* Work task *
Carry on the forum thread about knife-sharpening regimens from the point where it ends.

* Provided passage *
::::
# What is your sharpening regimen?



## vic cardenas (Nov 11, 2012)

I thought I'd start a thread where everybody can share their regimen for sharpening their kitchen knives.

What type of equipment do you use and how do you use it? 

Feel free to add what type of knives are you using these for and a schedule, if any.

Any future improvements planned? 

Right now I have...

DMT Duosharp 600 (fine) and 1200 (x-fine). I mainly use the 600 (not fine IMO) for setting a bevel. I use the 1200 side more often but just for touching up a worn edge. 

Arashiyama 6000 as my fine stone. I really love this stone because it's so versatile. You can use it as a splash-and-go and it tends to act like a true 6000 grit like this. If I give it a 10 minute soak I can put a much better polish on the blade. If I soak it and then scrub it to build up a lot of mud it puts a really fine polish and is more like an 8000 grit. So, really I can use this 3 different ways. This stone really is a joy to use and I do most of my work on this and this only after the strop!

Idahone Ceramic Rod Hone. I use this just for a few touch ups every now and then. I tend to use this much less than I originally intended to use it. It's nice for a "quickie".  

Hand American Split Leather Strop loaded with Chromium Oxide. I use this just about every day to put a killer polish on my edges and to do quick touch up hones. After this final stage of mine, I can do all the "sharp tricks" you see guys doing on the internet, like cutting the top of a tomato off slowly without touching it. If you're not stropping, I highly suggest looking into it. 

In the future I'm planning on upping my stone collection and trying a few different strop compounds and leathers. I'm thinking I'll buy a Kitayama 8000 soon. I hear this will get me up to 12000 grit like edges. It sounds a lot like my beloved Arashiyama in the fact that it's multi useful like that. I'd also like to get a few more lower grit stones to replace the duosharp. The more I use that thing, the less I like it. 

Feel free to share what type of equipment you use. This is a chef forum, not a knife nut forum, so I'd like to hear all the various ways people are getting their edges. If you just use a chef's choice, or some machine, don't be embarrassed to share. If you use only the finest jnats, I'd love to hear about them too! Anything in between that, including rubbing your knife on a special rock in your backyard, share this too!

(When I lived in Brazil, the furnished apartment I rented came with a terrible knife. I used the ceramic kitchen counter top to sharpen it so I could actually use it!)


----------



## ordo (Mar 19, 2009)

Hey VC. My to go equipment used to be this:

Wet-dry sandpaper to flatten stones over a granite slab.

Local natural water stone about #400 (rarely used)

Local natural water stone about #900 (rarely used)

Bestone #500.

Bester #1200.

Shapton Glass stone #1000.

Naniwa SS #1000.

Naniwa SS #5000.

A chromium loaded leather on glass strop.

Suddenly i felt I was wasting a lot of time sharpening for no good so i changed my mind and now I'm more into cooking. This is what i actually use:

Bester #1200 (or Glass stone #1000 while traveling).

Eventually strop.

That's it.
::::
* Data extract *
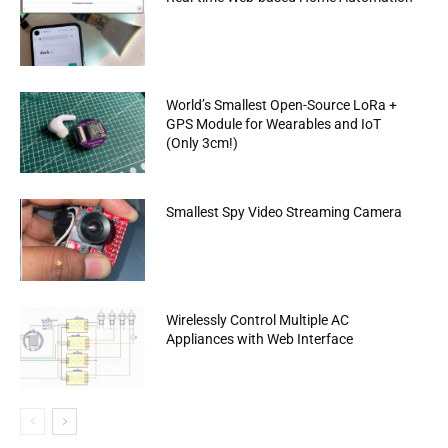
World’s Smallest Open-Source LoRa +
GPS Module for Wearables and IoT
(Only 3cm!)
Smallest Spy Video Streaming Camera
Wirelessly Control Multiple AC
Appliances with Web Interface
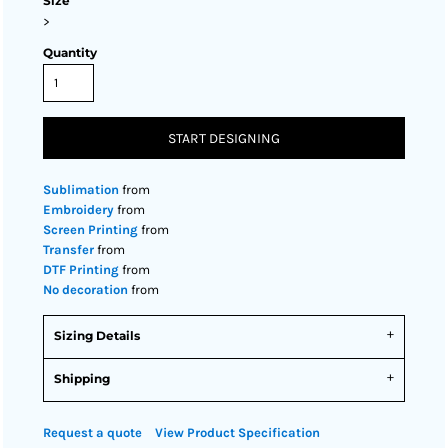
Size
>
Quantity
START DESIGNING
Sublimation
from
Embroidery
from
Screen Printing
from
Transfer
from
DTF Printing
from
No decoration
from
Sizing Details
Shipping
Request a quote
View Product Specification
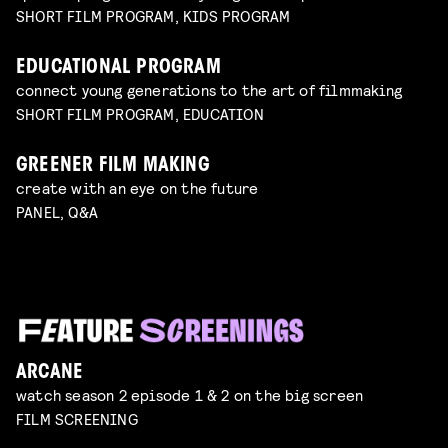
SHORT FILM PROGRAM, KIDS PROGRAM
EDUCATIONAL PROGRAM
connect young generations to the art of filmmaking
SHORT FILM PROGRAM, EDUCATION
GREENER FILM MAKING
create with an eye on the future
PANEL, Q&A
ARCANE
watch season 2 episode 1 & 2 on the big screen
FILM SCREENING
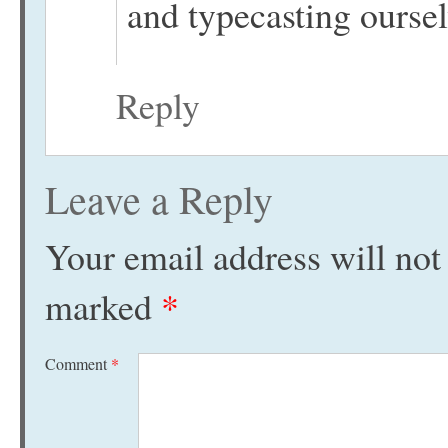
and typecasting oursel
Reply
Leave a Reply
Your email address will not
marked
*
Comment
*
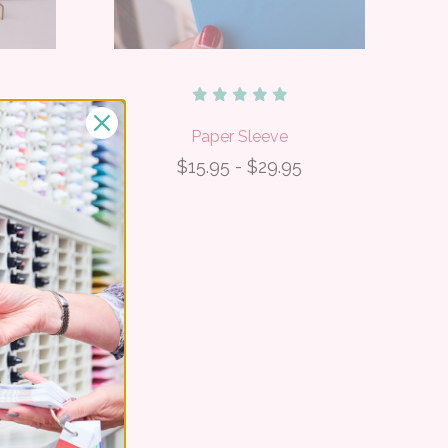
rs
Paper Sleeve
$15.95 - $29.95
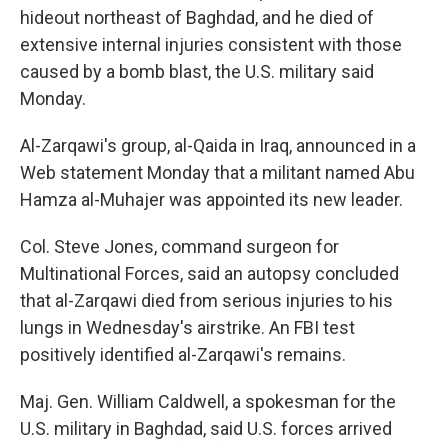
hideout northeast of Baghdad, and he died of
extensive internal injuries consistent with those
caused by a bomb blast, the U.S. military said
Monday.
Al-Zarqawi's group, al-Qaida in Iraq, announced in a
Web statement Monday that a militant named Abu
Hamza al-Muhajer was appointed its new leader.
Col. Steve Jones, command surgeon for
Multinational Forces, said an autopsy concluded
that al-Zarqawi died from serious injuries to his
lungs in Wednesday's airstrike. An FBI test
positively identified al-Zarqawi's remains.
Maj. Gen. William Caldwell, a spokesman for the
U.S. military in Baghdad, said U.S. forces arrived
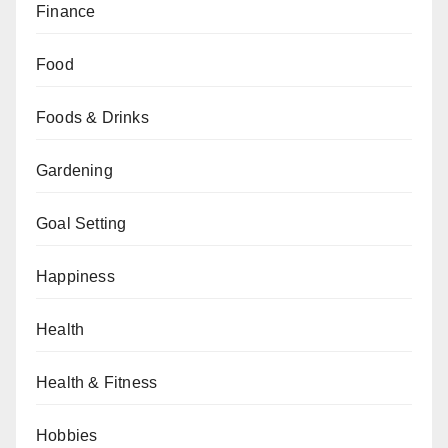
Finance
Food
Foods & Drinks
Gardening
Goal Setting
Happiness
Health
Health & Fitness
Hobbies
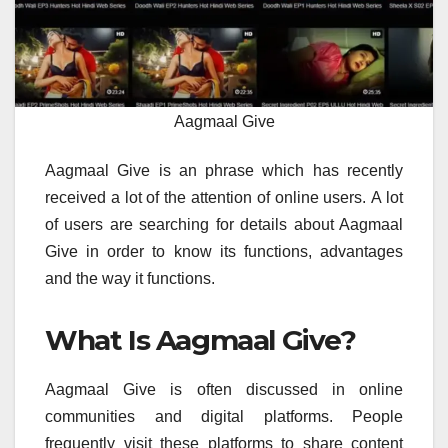
Aagmaal Give
Aagmaal Give is an phrase which has recently
received a lot of the attention of online users.
A lot
of users are searching for details about Aagmaal
Give in order to know its functions, advantages
and the way it functions.
What Is Aagmaal Give?
Aagmaal Give is often discussed in online
communities and digital platforms.
People
frequently visit these platforms to share content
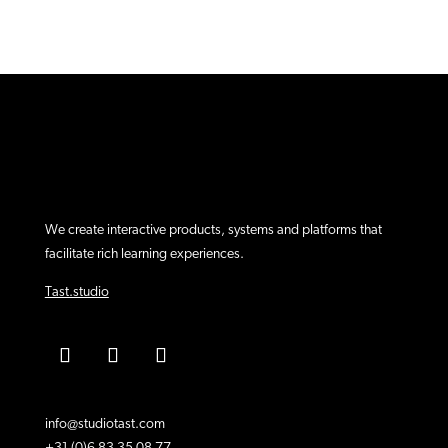
We create interactive products, systems and platforms that
facilitate rich learning experiences.
Tast.studio
info@studiotast.com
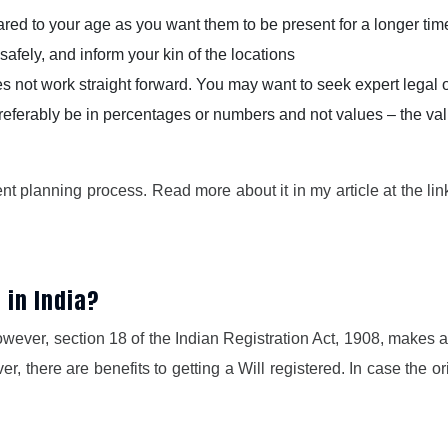
d to your age as you want them to be present for a longer tim
safely, and inform your kin of the locations
oes not work straight forward. You may want to seek expert legal
referably be in percentages or numbers and not values – the valu
ment planning process. Read more about it in my article at the li
l in India?
wever, section 18 of the Indian Registration Act, 1908, makes a w
, there are benefits to getting a Will registered. In case the ori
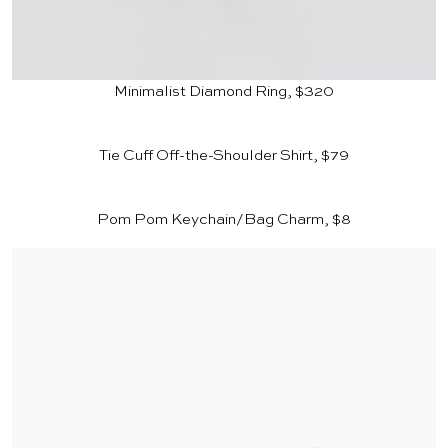
Minimalist Diamond Ring, $320
Tie Cuff Off-the-Shoulder Shirt, $79
Pom Pom Keychain/Bag Charm, $8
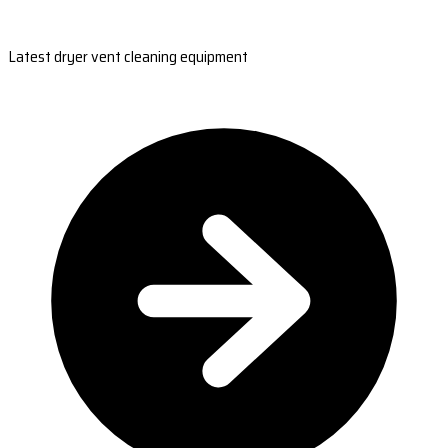
Latest dryer vent cleaning equipment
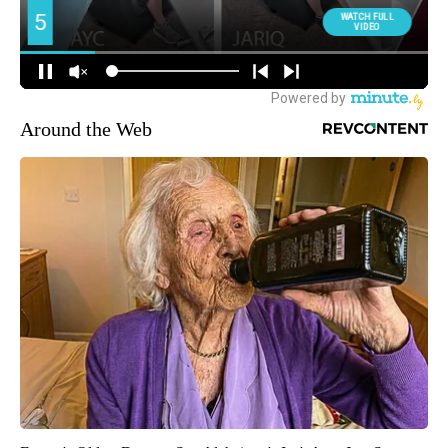
Around the Web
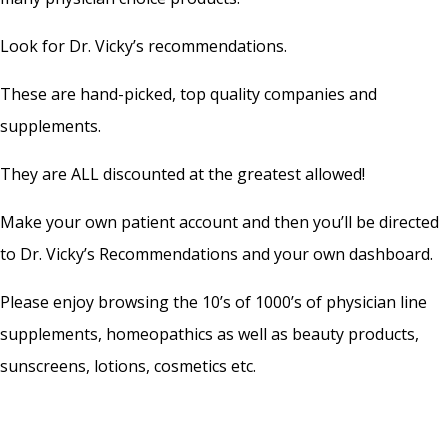
Look for Dr. Vicky’s recommendations.
These are hand-picked, top quality companies and
supplements.
They are ALL discounted at the greatest allowed!
Make your own patient account and then you’ll be directed
to Dr. Vicky’s Recommendations and your own dashboard.
Please enjoy browsing the 10’s of 1000’s of physician line
supplements, homeopathics as well as beauty products,
sunscreens, lotions, cosmetics etc.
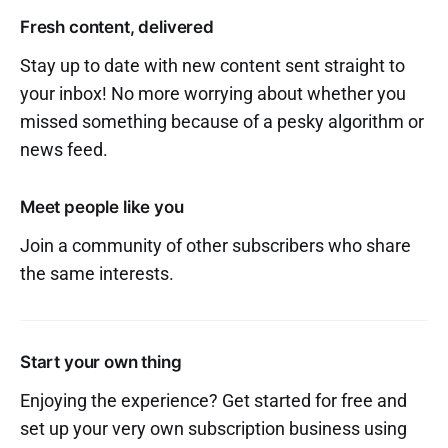
Fresh content, delivered
Stay up to date with new content sent straight to
your inbox! No more worrying about whether you
missed something because of a pesky algorithm or
news feed.
Meet people like you
Join a community of other subscribers who share
the same interests.
Start your own thing
Enjoying the experience? Get started for free and
set up your very own subscription business using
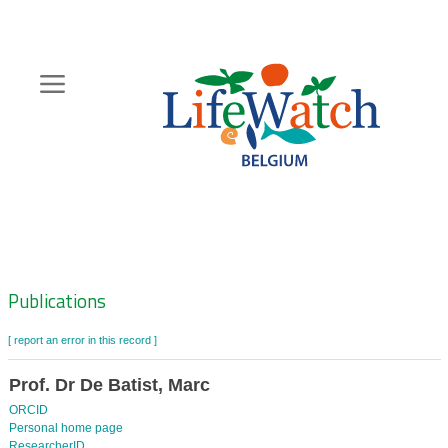
Skip
to
main
content
Hoofdnavigatie
Zoeknavigatie
Publications
[ report an error in this record ]
Prof. Dr De Batist, Marc
ORCID
Personal home page
ResearcherID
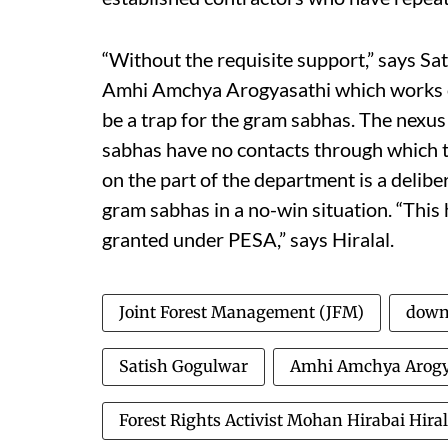
“Without the requisite support,” says Sa
Amhi Amchya Arogyasathi which works on
be a trap for the gram sabhas. The nexus
sabhas have no contacts through which to
on the part of the department is a delibe
gram sabhas in a no-win situation. “This
granted under PESA,” says Hiralal.
Joint Forest Management (JFM)
down 
Satish Gogulwar
Amhi Amchya Arogy
Forest Rights Activist Mohan Hirabai Hiral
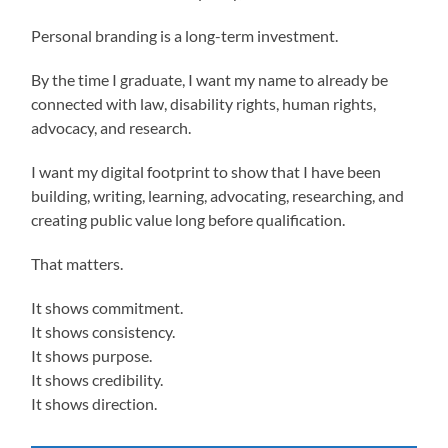
Personal branding is a long-term investment.
By the time I graduate, I want my name to already be
connected with law, disability rights, human rights,
advocacy, and research.
I want my digital footprint to show that I have been
building, writing, learning, advocating, researching, and
creating public value long before qualification.
That matters.
It shows commitment.
It shows consistency.
It shows purpose.
It shows credibility.
It shows direction.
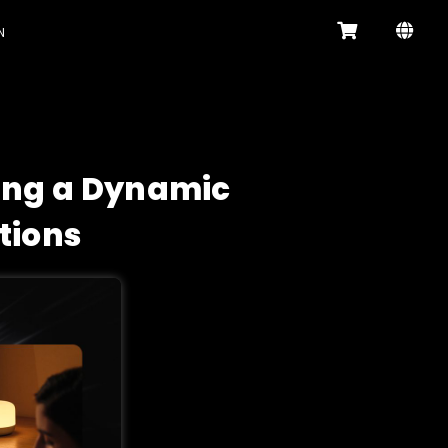
N
ling a Dynamic
tions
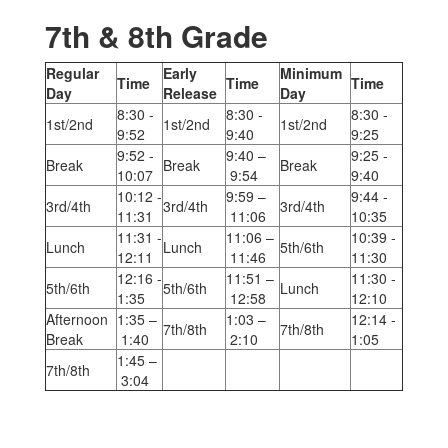
7th & 8th Grade
Regular
Early
Minimum
Time
Time
Time
Day
Release
Day
8:30 -
8:30 -
8:30 -
1st/2nd
1st/2nd
1st/2nd
9:52
9:40
9:25
9:52 -
9:40 –
9:25 -
Break
Break
Break
10:07
9:54
9:40
10:12 -
9:59 –
9:44 -
3rd/4th
3rd/4th
3rd/4th
11:31
11:06
10:35
11:31 -
11:06 –
10:39 -
Lunch
Lunch
5th/6th
12:11
11:46
11:30
12:16 -
11:51 –
11:30 -
5th/6th
5th/6th
Lunch
1:35
12:58
12:10
Afternoon
1:35 –
1:03 –
12:14 -
7th/8th
7th/8th
Break
1:40
2:10
1:05
1:45 –
7th/8th
3:04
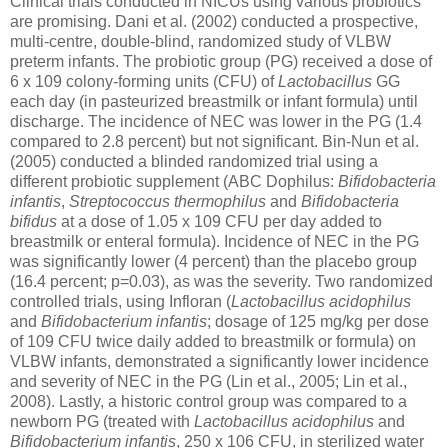
Clinical trials conducted in NICUs using various probiotics
are promising. Dani et al. (2002) conducted a prospective,
multi-centre, double-blind, randomized study of VLBW
preterm infants. The probiotic group (PG) received a dose of
6 x 109 colony-forming units (CFU) of
Lactobacillus
GG
each day (in pasteurized breastmilk or infant formula) until
discharge. The incidence of NEC was lower in the PG (1.4
compared to 2.8 percent) but not significant. Bin-Nun et al.
(2005) conducted a blinded randomized trial using a
different probiotic supplement (ABC Dophilus:
Bifidobacteria
infantis
,
Streptococcus thermophilus
and
Bifidobacteria
bifidus
at a dose of 1.05 x 109 CFU per day added to
breastmilk or enteral formula). Incidence of NEC in the PG
was significantly lower (4 percent) than the placebo group
(16.4 percent; p=0.03), as was the severity. Two randomized
controlled trials, using Infloran (
Lactobacillus acidophilus
and
Bifidobacterium infantis
; dosage of 125 mg/kg per dose
of 109 CFU twice daily added to breastmilk or formula) on
VLBW infants, demonstrated a significantly lower incidence
and severity of NEC in the PG (Lin et al., 2005; Lin et al.,
2008). Lastly, a historic control group was compared to a
newborn PG (treated with
Lactobacillus acidophilus
and
Bifidobacterium infantis
, 250 x 106 CFU, in sterilized water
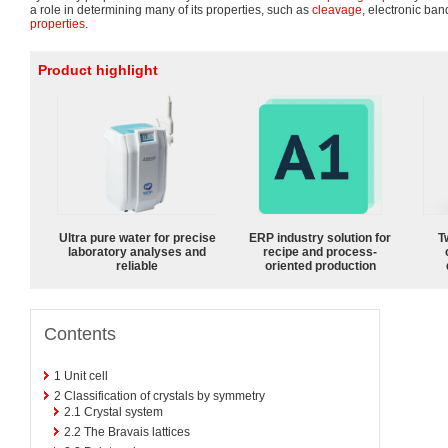
a role in determining many of its properties, such as
cleavage
, electronic ban
properties
.
Product highlight
Ultra pure water for precise
ERP industry solution for
T
laboratory analyses and
recipe and process-
reliable
oriented production
Contents
1
Unit cell
2
Classification of crystals by symmetry
2.1
Crystal system
2.2
The Bravais lattices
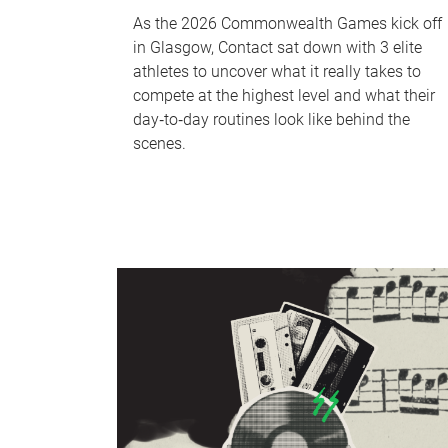
As the 2026 Commonwealth Games kick off
in Glasgow, Contact sat down with 3 elite
athletes to uncover what it really takes to
compete at the highest level and what their
day‑to‑day routines look like behind the
scenes.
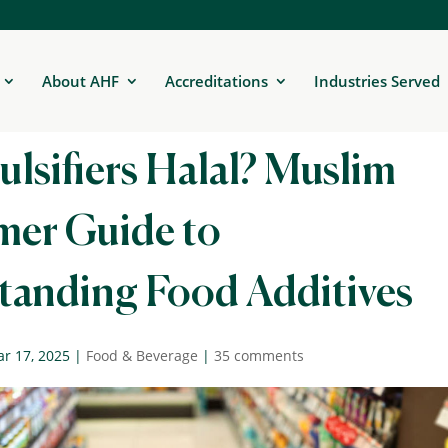
About AHF
Accreditations
Industries Served
lsifiers Halal? Muslim
er Guide to
tanding Food Additives
r 17, 2025
|
Food & Beverage
|
35 comments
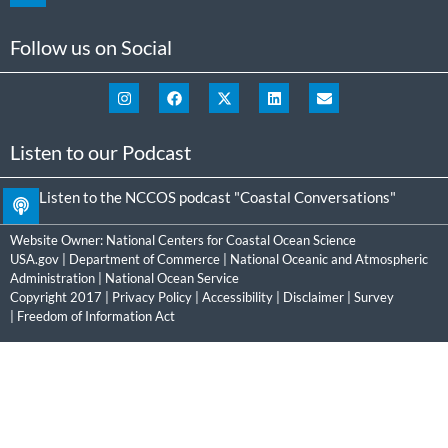
Follow us on Social
Listen to our Podcast
Listen to the NCCOS podcast "Coastal Conversations"
Website Owner:
National Centers for Coastal Ocean Science
USA.gov
|
Department of Commerce
|
National Oceanic and Atmospheric
Administration
|
National Ocean Service
Copyright 2017 |
Privacy Policy
|
Accessibility
|
Disclaimer
|
Survey
|
Freedom of Information Act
::::
* Answer below *
----------



## davehriver (Jan 13, 2012)

I use Spyderco Triangle sharp makers every time my knives need a touch up.  I use the white(fine) stick instead of a steel.  I believe they are 3000 grit or finer.  When I need ( very rare) more I use Western stones followed by the Spyderco


----------



## dhmcardoso (Apr 29, 2013)

Here is my arsenal:
XXL DMT for Stone flat and havy tasks (just used on The stones though)
250 (just used on The otb knives to set up The bevel as I like) and 400 king;
Chosera 1k, 3k, 6k and 10k
Balsa strop on Cr oxide;
Bare leather strop.


----------



## excelsior (Sep 18, 2013)

So far I have used the Chef's Choice on my Victorinox Forschner 8" Chef's knife with good results, but it's a 20° bevel and that just won't do for the Japanese gyuto I recently bought which has a 15° bevel. By the way just as an aside, if you're in windows and want to make a degree symbol, hold down ALT while typing 248 on your numeric keypad.

Back to sharpening, while I could get a Chef's Choice with 15° bevel ability, I'd rather take a different path to sharpening this time. I'm thinking of getting this:

It's the AGPtek sharpener. You can pretty much select what angle you want and it will stay at that angle as you sharpen. Though the reviewers prefer to get some after market better sharpening stones for it. It's only $25 as compared to Edge Pro which does the same thing but costs about 10 times as much.

A review of the Edge Pro on YouTube so you get an idea of how it works: 




Anyone ever use one of these types of sharpeners?


----------



## soesje (Dec 6, 2012)

sharpening regimen:

on 800 grit waterstone

on 2000 grit naniwa waterstone

on 5000 grit waterstone.

since I started using a ceramic steel, don't need to sharpen as often as I used to...... even when using my knives in a pro setting.


----------



## mike9 (Jul 13, 2012)

If establishing a new edge or for profile tweaks I have a 250 J-stone.  If I need to just establish an edge I use a 400 Geshin or 500 Bester followed by a 1k.  After that for protein knives I stop at 3k for fish I go to 6k.  After that I strop on cardboard then newspaper - I also deburr in between each stone.  I use a Mac ceramic rod and a felt block for day to day alignment.


----------



## pancake house (Feb 6, 2013)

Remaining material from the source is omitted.